To devise a theory of education is to address the questions of culture, cultural values and cultural identity formation in the child. In this original study, Robert Mitchell gives us a scholarly overview of cultural education in Americas schools. He demonstrates how the public trust of universal education fails our children and our democracy. He then advocates reframing our concept of education in terms of a sacred trust that teaches the culture of democracy.

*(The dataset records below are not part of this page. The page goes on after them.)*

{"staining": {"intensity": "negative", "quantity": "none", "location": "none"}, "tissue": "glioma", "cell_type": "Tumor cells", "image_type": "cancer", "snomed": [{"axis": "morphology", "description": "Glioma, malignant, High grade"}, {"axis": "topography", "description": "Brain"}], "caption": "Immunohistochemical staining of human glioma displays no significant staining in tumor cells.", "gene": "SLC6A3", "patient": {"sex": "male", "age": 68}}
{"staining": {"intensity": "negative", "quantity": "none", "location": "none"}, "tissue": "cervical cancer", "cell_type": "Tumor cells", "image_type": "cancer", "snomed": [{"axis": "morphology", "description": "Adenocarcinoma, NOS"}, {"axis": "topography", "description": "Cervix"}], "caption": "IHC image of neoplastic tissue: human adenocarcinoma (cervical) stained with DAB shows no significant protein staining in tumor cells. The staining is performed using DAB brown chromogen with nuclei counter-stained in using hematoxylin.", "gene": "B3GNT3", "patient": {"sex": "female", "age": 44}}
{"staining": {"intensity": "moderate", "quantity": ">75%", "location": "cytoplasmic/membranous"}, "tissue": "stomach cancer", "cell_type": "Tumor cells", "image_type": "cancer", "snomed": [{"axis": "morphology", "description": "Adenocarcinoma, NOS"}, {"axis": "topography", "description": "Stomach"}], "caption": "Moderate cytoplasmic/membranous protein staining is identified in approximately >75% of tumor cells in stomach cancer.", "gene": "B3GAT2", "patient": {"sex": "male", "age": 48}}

Turning to the question of the role of the teacher, Mr. Mitchell weaves together anecdotal evidence of a teacher archetype with advanced theories in archetypal psychology. This compelling work breaks new ground to provide us with a refreshingly new and visionary approach to K-12 education.
Sobre el autor
Robert Mitchell was born in 1945 and raised in California and Illinois. He studied architecture at the University of Illinois for two years before receiving his Bachelor of Science degree in Mathematics from Troy State University. He is a veteran who served in the Vietnam War and was honorably discharged in 1970.
He then lived in Europe, North Africa and Mexico, working as a freelance writer and designer for eight years before becoming a teacher in a small private American secondary school in Mexico. In a career spanning nearly 30 years, Mr. Mitchell has taught English, history, art and mathematics in both public and private schools in the United States and abroad. He currently lives in Maryland and teaches mathematics in a small private secondary school near Washington DC.